En ello haya sentido la existencia y perfeccionamiento
de la democracia como forma de gobierno y
sistema de vida cívica. Por consiguiente, sólo
en la democracia el poder (y toda autoridad, en sentido
general) proviene de la libertad, de la vida bajo
la plena vigencia y respeto de los Derechos Humanos.
Esta concepción, por su naturaleza y características,
es antinómica con el empeño autoritario
y los ímpetus totalitarios de todos los signos.

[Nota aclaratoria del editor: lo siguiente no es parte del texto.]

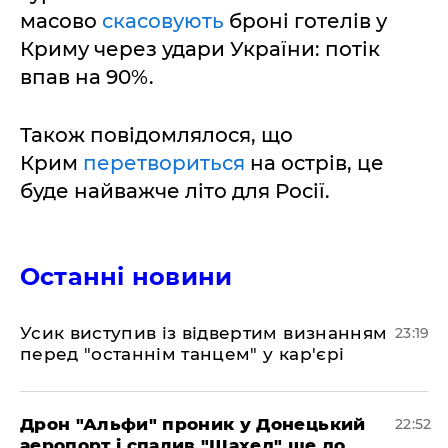
масово
скасовують
броні готелів у
Криму через удари України: потік
впав на 90%.
Також повідомлялося, що
Крим
перетвориться
на острів, це
буде найважче літо для Росії.
Останні новини
​Усик виступив із відвертим визнанням
23:19
перед "останнім танцем" у кар'єрі
​Дрон "Альфи" проник у Донецький
22:52
аеропорт і спалив "Шахед" ще до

Para la mentalidad absolutista y arbitraria la detentación
del poder debe concentrarse –lo más que
se pueda- bien en un solo individuo o una camarilla,
para imponer (aún por la fuerza) un modo de
vida que sólo satisface al caudillo o centro
exclusivista de dominación.
Es propio de la democracia que el poder surja de la
libertad. Fijémonos, a modo de síntesis
en esta explicación, para el modelo totalitario
y autocrático es prioritario imponer al conjunto
de la sociedad “un modo específico
de entender la libertad”… tremendo
desbarro y despropósito! De ahí la “necesidad”
de establecer un partido único o un solo sindicato,
fiel no a los intereses de los trabajadores sino a
los dictados del aparato oficial de dominación;
o bien, controlar los medios de comunicación,
ahogar todo amago de disidencia y, en esencia; y establecer
un pensamiento que no admita disconformidad ni discusión
de ninguna naturaleza; todo con el propósito
de lograr una visión unívoca y una
perspectiva que asegure la dominación de un
pueblo en función de los caprichos de un hombre
o los intereses de un sector exclusivista de la sociedad.

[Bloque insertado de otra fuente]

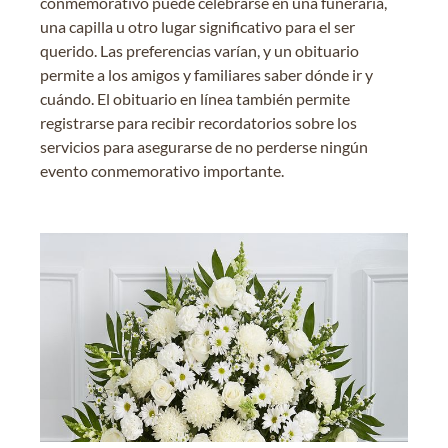
conmemorativo puede celebrarse en una funeraria,
una capilla u otro lugar significativo para el ser
querido. Las preferencias varían, y un obituario
permite a los amigos y familiares saber dónde ir y
cuándo. El obituario en línea también permite
registrarse para recibir recordatorios sobre los
servicios para asegurarse de no perderse ningún
evento conmemorativo importante.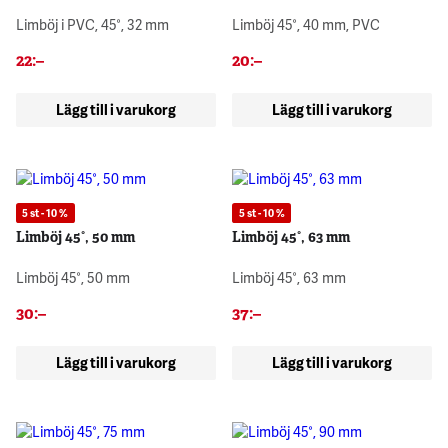
Limböj i PVC, 45°, 32 mm
Limböj 45°, 40 mm, PVC
22
:–
20
:–
Lägg till i varukorg
Lägg till i varukorg
5 st - 10 %
5 st - 10 %
Limböj 45°, 50 mm
Limböj 45°, 63 mm
Limböj 45°, 50 mm
Limböj 45°, 63 mm
30
:–
37
:–
Lägg till i varukorg
Lägg till i varukorg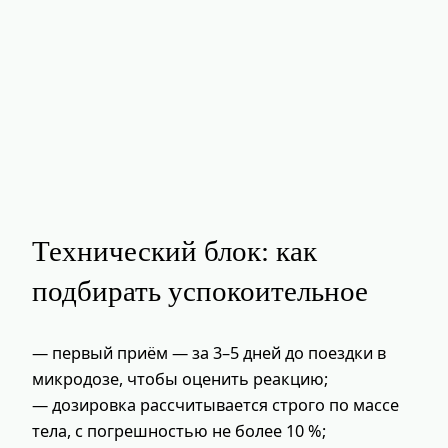
Технический блок: как
подбирать успокоительное
— первый приём — за 3–5 дней до поездки в
микродозе, чтобы оценить реакцию;
— дозировка рассчитывается строго по массе
тела, с погрешностью не более 10 %;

La democracia no descansa en el hecho de “participar”
en los cortejos y escenas de espectáculo colocadas
en los escenarios del “gran teatro” oficialista
o concurrir a los mismos para “hacer bulto”

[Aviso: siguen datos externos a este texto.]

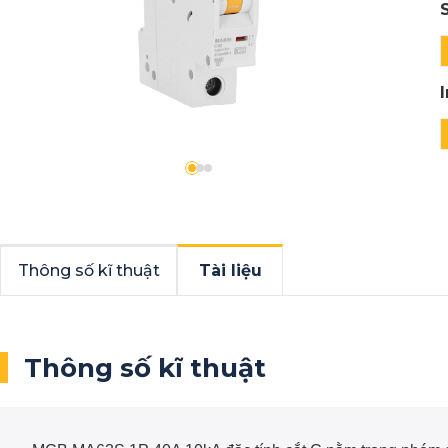
Thông số kĩ thuật
Tài liệu
Thông số kĩ thuật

y servir como “tontos útiles” en
las comparsas planeadas como expresiones de pan y
circo. La democracia tampoco debe ser entendida como
la medida de dominación de un determinado modelo
político-ideológico que, poco a poco,
vaya uniformando las estructuras y funciones institucionales.
La verdadera esencia de la democracia radica en la
presencia, cada vez más robusta y creciente,
del pluralismo. Este punto es comprendido
de modo cabal por los jóvenes universitarios
en sus manifestaciones de protesta: ellos están
claros en la conveniente exposición de alternativas
para que cada persona elija la que mejor le guste
o convenga según su libre apreciación
y valoración. De este modo, no tiene asidero
la ligereza con que voceros del gobierno tratan de
descalificar la valiente posición de nuestros
jóvenes en la justeza de sus planteamientos
orientados, sin duda alguna, hacia la conquista de
un mundo mejor que el presente. La juventud está
demostrando claridad y firmeza en su convicción
defensora de los Derechos Civiles. La equivocada actitud
reflejada en las caducas expresiones del oficialismo,
ante la opinión de los jóvenes manifestantes
y contestatarios, no hace sino corroborar la necesidad
de profundizar el camino hacia nuevas formas de existencia,
en las que la libertad y el pan sean obtenidos al
mismo tiempo, esto es, un sistema en el que hombre
sea –real y efectivamente- el centro y meta
de toda acción política; y que, por
tanto, se deseche todo género de explotación
y dominación de cualquier signo.
He ahí el verdadero significado de la palabra
libertad..! En la voz de estos jóvenes
que expresan -con coraje, humildad y sencillez- un
genuino planteamiento a favor de la justicia, se denota
un diáfano espíritu de esperanza.
Es expresión de madurez, máxime en el
terreno de la acción política, que se
respete la disidencia, que se fomente el diálogo
e intercambio de ideas, habida cuenta la diversidad
de opiniones y los pareceres contrastantes propios
de la vida democrática. Hacer lo contrario,
esto es, insistir en uniformar el pensamiento y la
actuación de los ciudadanos, como que si la
Nación fuera un cuartel descomunal, significa
–con toda evidencia- preparar el camino para
implantar un nuevo modelo esclavista. Como universitarios
no vacilamos en solidarizarnos con el sentimiento
patriótico de los jóvenes en su justa
lucha por la defensa de la democracia.
* Abogado, Politólogo y Profesor Universitario.